Oooooooooh, PRETTY!!!!
So for the longest time, I’ve been desiring a beowulf architecture, but setting up the cluster has always been an issue. The bigger issue, however, is thread synchronization. The nice thing about clusters, is you can put them together with whatever crappy machines you have lying around. The not-as-nice thing about clusters is that you tend not to have 20 identical machines lying around.
With the standard MPI solutions, a process is created permanently on a node, typically with a set amount of work to do before exiting or requesting more work. There are some simple techinques you can use to try to sync everything up, and by simple, I mean archaic. You could (though I truly would never recommend this) balance the workload by hand (using arithmetic, God forbid) when developing, timing out each machine and such. There are more sophisticated methods, which I personally would recommend.
Thread Pooling
The basic idea behind this is to create a simple server/client architecture, where the server hosts a data set, and the clients request an element from the set, process it, and return the result. Clients may end up waiting while the servers has no data to be processed.
Data Pooling
This is very similary to thread pooling, but applied to the Genetic Algorithm. Imagine your server as having a population of whatever you’re working on, and the clients occaisionally pull the top few members from the population and working with them, then submitting results back to the population. Since there is always a full population in the server, clients will not hang up waiting for the server to have work for them to do. This offers complete asyncrhonization without delays (except perhaps server overload).

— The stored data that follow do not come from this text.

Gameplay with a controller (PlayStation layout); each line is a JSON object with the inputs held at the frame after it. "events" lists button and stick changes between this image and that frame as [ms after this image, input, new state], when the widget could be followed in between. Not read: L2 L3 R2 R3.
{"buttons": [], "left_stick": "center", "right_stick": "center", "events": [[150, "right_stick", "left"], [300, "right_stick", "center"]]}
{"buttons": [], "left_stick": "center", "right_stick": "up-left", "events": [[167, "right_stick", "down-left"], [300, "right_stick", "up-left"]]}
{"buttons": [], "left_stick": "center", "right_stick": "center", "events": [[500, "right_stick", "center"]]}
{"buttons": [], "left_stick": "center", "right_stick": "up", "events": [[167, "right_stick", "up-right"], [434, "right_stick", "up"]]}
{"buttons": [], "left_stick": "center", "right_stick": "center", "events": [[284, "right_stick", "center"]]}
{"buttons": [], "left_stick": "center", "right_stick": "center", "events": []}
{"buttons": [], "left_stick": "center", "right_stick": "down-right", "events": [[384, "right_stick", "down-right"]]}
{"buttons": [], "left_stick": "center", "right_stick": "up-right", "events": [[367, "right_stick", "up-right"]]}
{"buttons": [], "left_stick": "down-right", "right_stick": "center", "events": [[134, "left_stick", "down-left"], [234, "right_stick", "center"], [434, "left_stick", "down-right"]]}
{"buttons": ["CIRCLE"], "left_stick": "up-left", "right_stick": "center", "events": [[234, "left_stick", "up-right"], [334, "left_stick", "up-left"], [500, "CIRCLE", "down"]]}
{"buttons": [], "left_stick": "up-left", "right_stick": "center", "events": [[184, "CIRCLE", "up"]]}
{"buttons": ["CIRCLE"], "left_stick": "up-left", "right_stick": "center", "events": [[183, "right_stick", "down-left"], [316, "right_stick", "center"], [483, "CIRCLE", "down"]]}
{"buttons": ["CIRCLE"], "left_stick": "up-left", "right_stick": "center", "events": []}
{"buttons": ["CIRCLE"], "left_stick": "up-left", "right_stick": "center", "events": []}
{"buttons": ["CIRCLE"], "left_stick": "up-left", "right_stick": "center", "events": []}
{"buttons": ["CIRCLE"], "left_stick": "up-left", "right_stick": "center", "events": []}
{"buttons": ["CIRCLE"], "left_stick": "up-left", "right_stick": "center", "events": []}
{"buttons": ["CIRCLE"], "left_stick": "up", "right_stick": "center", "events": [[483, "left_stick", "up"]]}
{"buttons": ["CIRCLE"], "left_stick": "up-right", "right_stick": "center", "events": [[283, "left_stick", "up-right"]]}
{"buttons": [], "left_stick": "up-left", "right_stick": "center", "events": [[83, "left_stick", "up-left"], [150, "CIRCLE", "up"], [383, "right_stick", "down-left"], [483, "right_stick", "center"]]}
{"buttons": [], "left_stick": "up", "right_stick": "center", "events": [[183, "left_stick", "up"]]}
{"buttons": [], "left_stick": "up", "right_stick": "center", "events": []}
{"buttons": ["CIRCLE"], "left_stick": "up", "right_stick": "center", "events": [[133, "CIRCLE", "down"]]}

Each of these methods have are heavy on the implementation side, so I’d like to try a cluster-based solution. Tune in next time!
January 7, 2007 at 7:22 am
[...] beowulf clustering is the ease of data sharing and segregation. I’ve discussed previously in GA In Parallel, some more interesting thoughts… that load balancing is a problem with Beowulf clusters, and even with my crazy scheme of Multi-Level [...]
November 9, 2007 at 5:04 am
how did this hybrid solution work for you?
I have a project which is on the other end of massive compute – designing a cluster type for an I/O intense SAN.
This would be Mosix2 (64-bit, 2.6 kernel). Your hybrid idea might be a solution. Concern with a pure, everybody is equal Mosix is the stub retention on the originating node and the call back to the originating node to do the I/O.
This is pure put and fetch small job work. I know that Beowulf was designed for low I/O and distributed computing of large batch data sets.
In your experience, is Beowulf, assuming your MLHybrid, even something I should consider?